You have more time to enjoy a large meal in the evening, especially including preparation and cooking time.
In the morning, most people need to get up early, either for work or school, and are still tired.
For a large meal, you would need to get up even earlier.
NO ONE wants to do that.
Not really accepting that argument. Fast food places serve breakfasts and they tend to be smaller than what you would get for dinner.
I have a toast and tea for breakfast. You don’t burn many calories while you sleep. But between 8AM and 5PM a normal person burns the most. So you need to make up for that. So big dinner.
This assumes that you are replacing calories burned and not preparing for what could be burned in the future. Like a bear..
It dioesn’t make sense, unless the person has a very physically demanding job. Just on general principle, in our culture, we go about six hours between breakfast and lunch, and the same between lunch and dinner, and twelve hours from dinner to breakfast. My system can’t handle a large or nutrient dense meal first thing, and I do better with a lunch and dinner of approximately the same size.
@johnpowell Fast food don’t “tend to be” anything. It’s what and how much you order. A sausage and cheese McMuffin and a hash brown isn’t any smaller or larger than a cheeseburger with French fries.
We have the whole day to burn off the calories @canidmajor. You wouldn’t have to do anything really special…hell order through fast food. You could then just skip lunch. It’s just odd that in America we eat the biggest meal of the day at the time we become most sedentary.
Fine, whatever. I am working on the premise that we are bound a certain amount by culture, but we also have differing rhythms. I am diurnal, I have some friends who are decidedly nocturnal.
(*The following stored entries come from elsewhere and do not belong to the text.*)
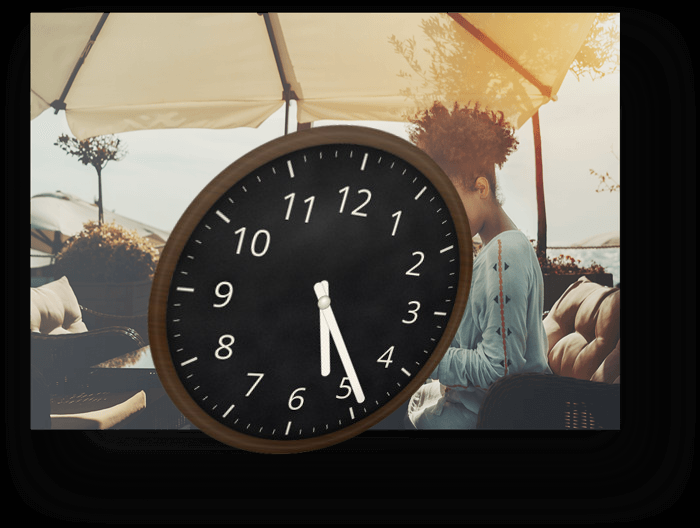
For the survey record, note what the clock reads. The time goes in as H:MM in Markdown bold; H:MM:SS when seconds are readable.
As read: **5:24**
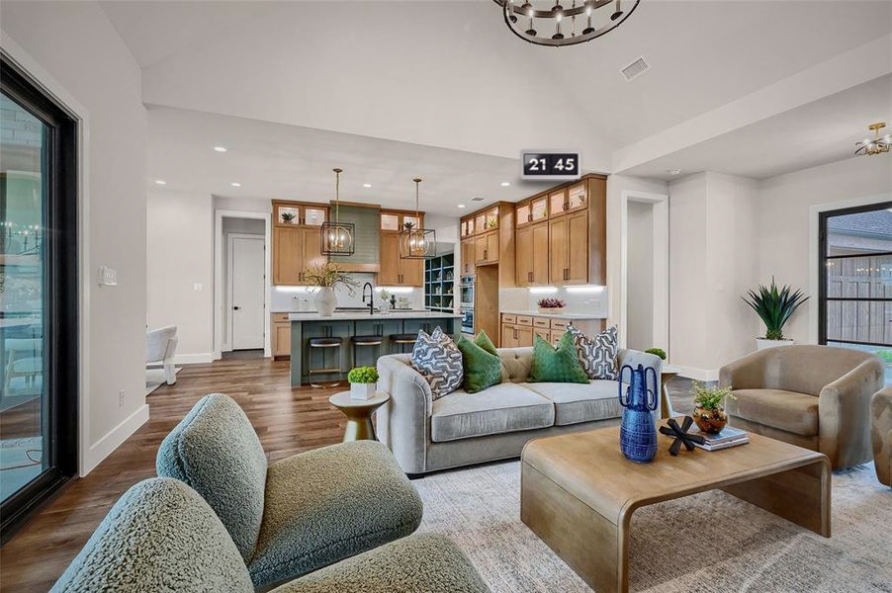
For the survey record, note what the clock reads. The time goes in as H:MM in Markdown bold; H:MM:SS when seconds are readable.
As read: **21:45**
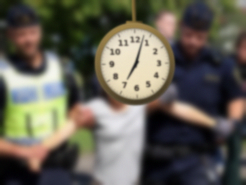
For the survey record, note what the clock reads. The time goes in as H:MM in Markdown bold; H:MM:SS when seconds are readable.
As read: **7:03**
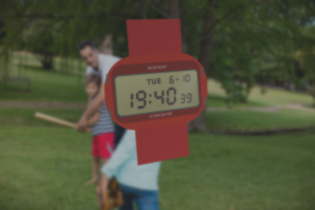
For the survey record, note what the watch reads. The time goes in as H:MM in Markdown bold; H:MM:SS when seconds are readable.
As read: **19:40:39**
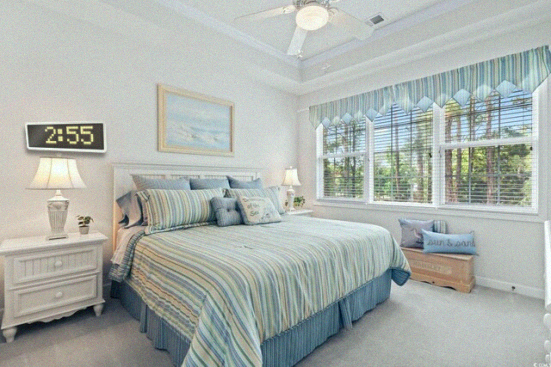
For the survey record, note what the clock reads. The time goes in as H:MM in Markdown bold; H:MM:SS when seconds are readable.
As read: **2:55**
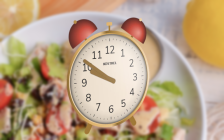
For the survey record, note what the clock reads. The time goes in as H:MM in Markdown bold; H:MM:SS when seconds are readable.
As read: **9:51**
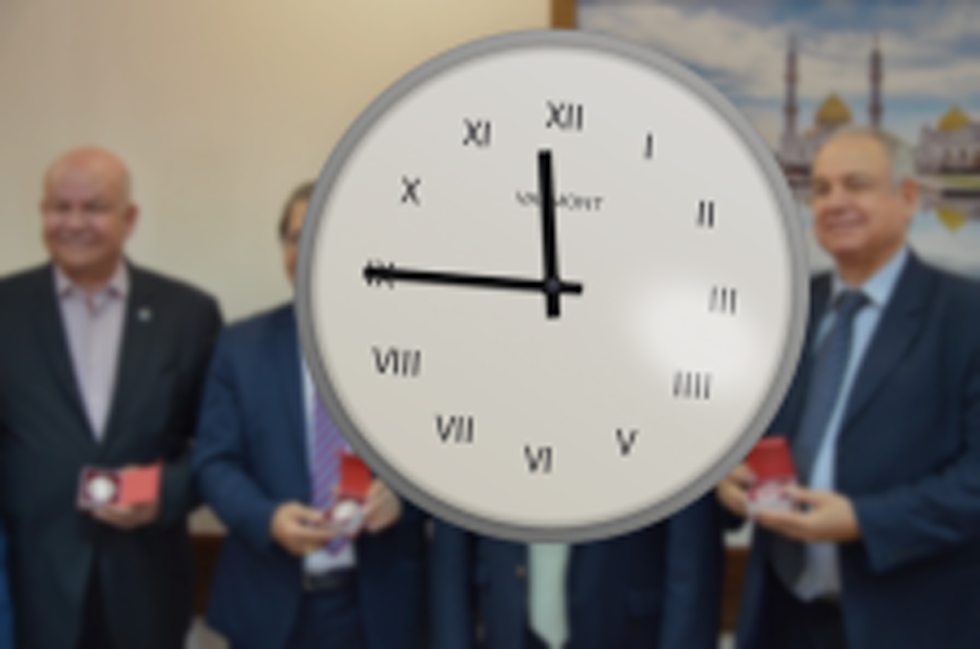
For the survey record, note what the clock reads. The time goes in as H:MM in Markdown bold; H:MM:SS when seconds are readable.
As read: **11:45**
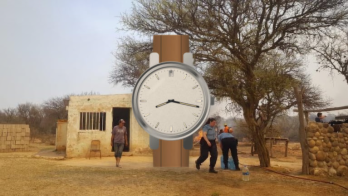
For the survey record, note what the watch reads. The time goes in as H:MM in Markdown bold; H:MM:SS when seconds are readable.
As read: **8:17**
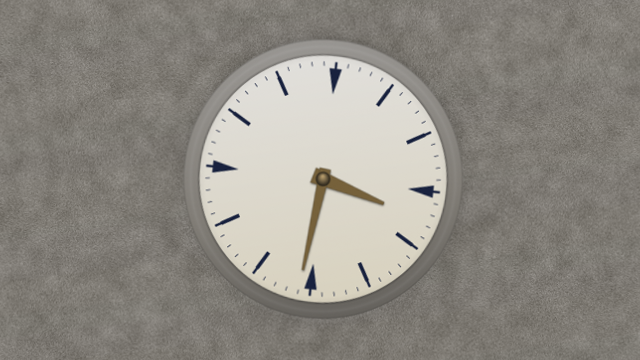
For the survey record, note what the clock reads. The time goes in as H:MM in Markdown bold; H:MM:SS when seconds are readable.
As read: **3:31**
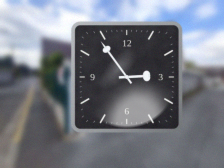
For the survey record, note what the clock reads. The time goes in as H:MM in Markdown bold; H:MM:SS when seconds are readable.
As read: **2:54**
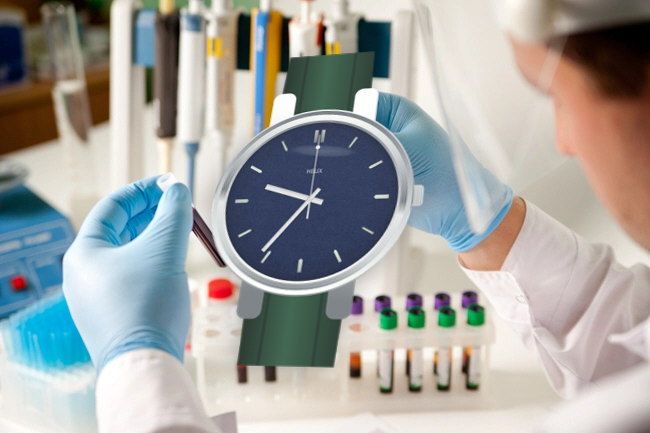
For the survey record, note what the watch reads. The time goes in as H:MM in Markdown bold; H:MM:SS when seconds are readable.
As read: **9:36:00**
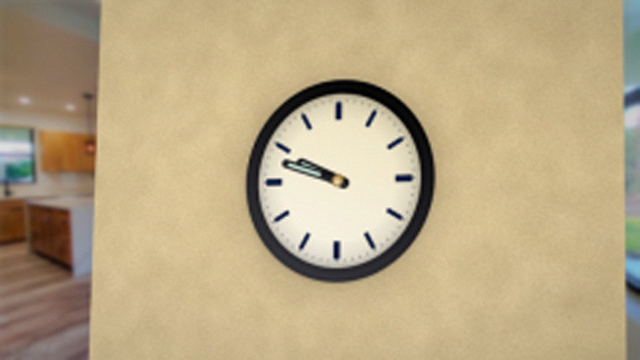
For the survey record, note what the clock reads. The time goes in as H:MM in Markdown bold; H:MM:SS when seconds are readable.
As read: **9:48**
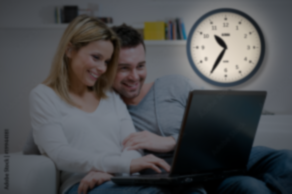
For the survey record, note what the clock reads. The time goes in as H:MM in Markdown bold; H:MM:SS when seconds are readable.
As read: **10:35**
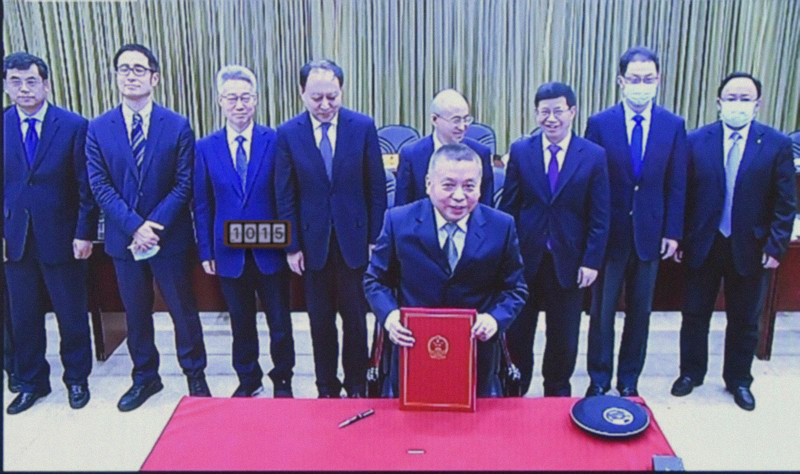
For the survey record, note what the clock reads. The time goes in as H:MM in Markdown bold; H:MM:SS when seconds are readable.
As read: **10:15**
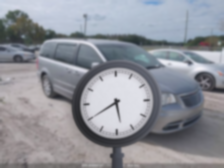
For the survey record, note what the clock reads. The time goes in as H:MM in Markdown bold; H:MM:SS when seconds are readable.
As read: **5:40**
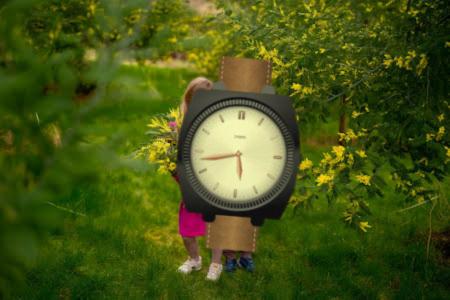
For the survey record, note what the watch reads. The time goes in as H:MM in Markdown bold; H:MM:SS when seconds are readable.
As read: **5:43**
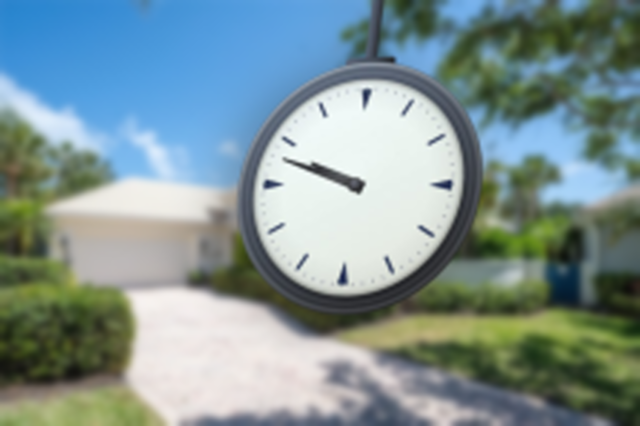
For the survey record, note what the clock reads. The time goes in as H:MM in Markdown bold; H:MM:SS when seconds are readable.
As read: **9:48**
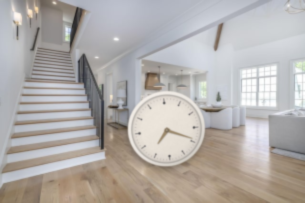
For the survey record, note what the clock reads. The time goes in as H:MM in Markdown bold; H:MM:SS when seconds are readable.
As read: **7:19**
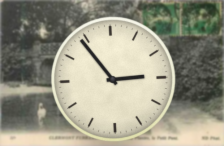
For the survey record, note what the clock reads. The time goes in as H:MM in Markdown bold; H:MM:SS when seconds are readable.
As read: **2:54**
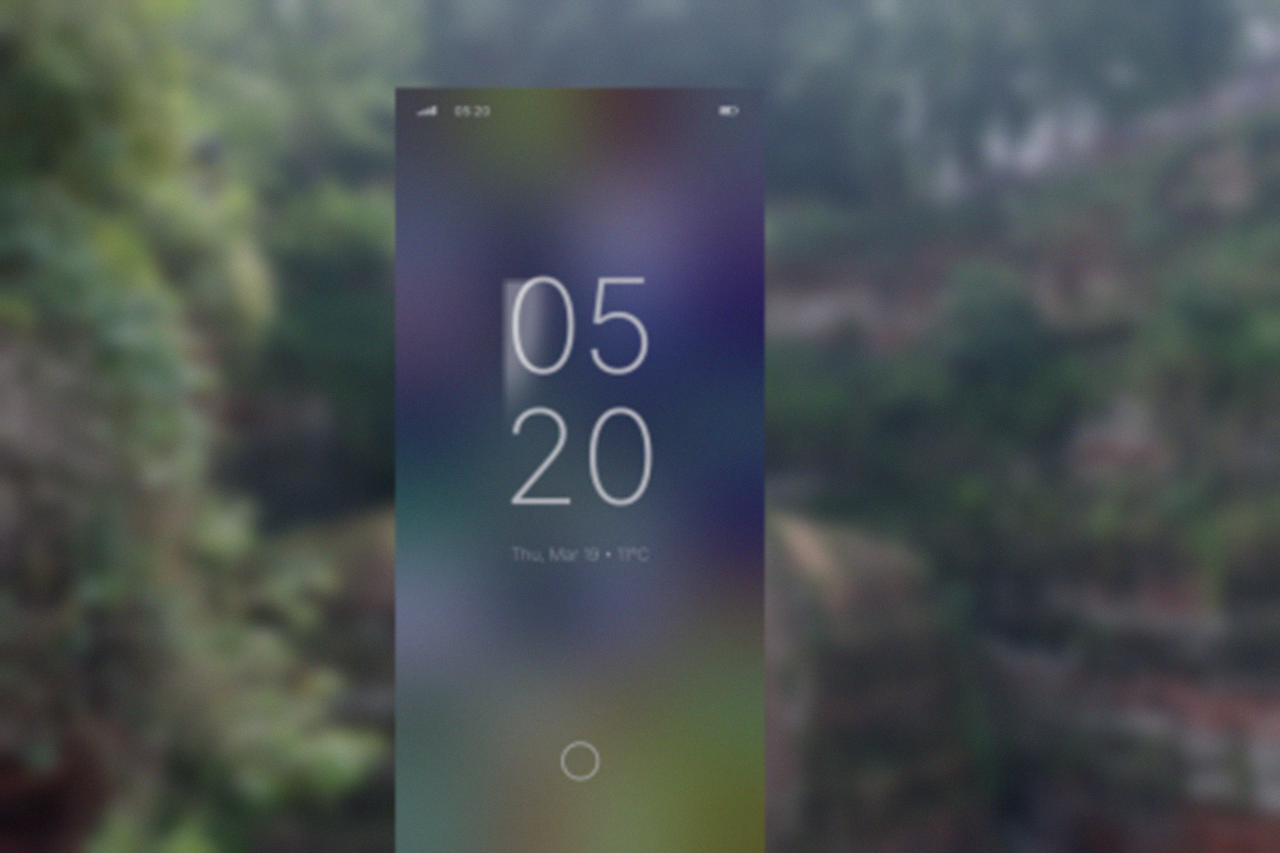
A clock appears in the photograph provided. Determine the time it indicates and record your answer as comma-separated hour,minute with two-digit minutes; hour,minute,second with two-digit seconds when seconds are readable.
5,20
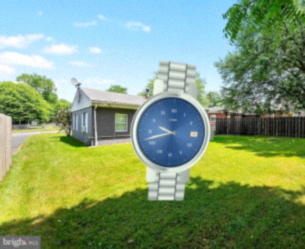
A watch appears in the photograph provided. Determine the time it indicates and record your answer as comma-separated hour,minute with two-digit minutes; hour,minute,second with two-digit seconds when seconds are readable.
9,42
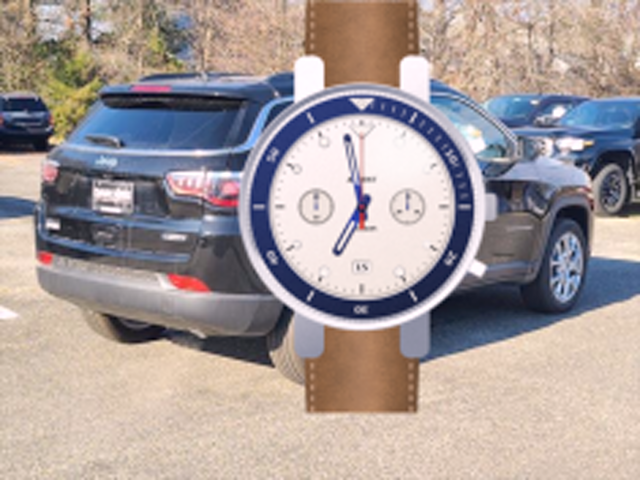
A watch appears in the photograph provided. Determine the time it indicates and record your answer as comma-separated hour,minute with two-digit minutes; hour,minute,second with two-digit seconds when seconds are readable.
6,58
My focus is sustenance and nutrition, not “burning off calories”, as yours appears to be.
Fine. Whatever. Aren’t you a bit old for that kind of thing?
When I was working, my breakfast was the largest meal of the day, calorie wise. I usually skipped lunch because I wasn’t hungry, then dinner would be a sandwich or soup.
On farms I think the biggest meal was, actually, lunch. They had big breakfasts, too.
Yes, my breakfast was usually something from McDonald. Gosh. I think I’ve set my own personal record for having not gone there for…3 weeks! I got mad at them when they quit serving their bagels. They were just better bagels than what I had at home.
I think it doesn’t matter. Calories in a 24 hour period matter in my opinion. How many calories you take in, and whether you burn them all up or not.
@janbb Lol. Once in a blue moon there are good bagels outside of the tri-state area, but it’s not easy to find. I can’t imagine that McDonalds had good bagels. I’m with you on that.
The idea is you have the time through the day to burn off the calories from a big breakfast, at night you may have more time to enjoy a large dinner, but you are winding down from the day and don’t get a chance to burn the calories off from a large dinner.
Hence so many,including myself are over weight.
So as other have pointed out,it’s a time thing people are more rushed in the morning and don’t have time to enjoy a large meal they have to get to school or work.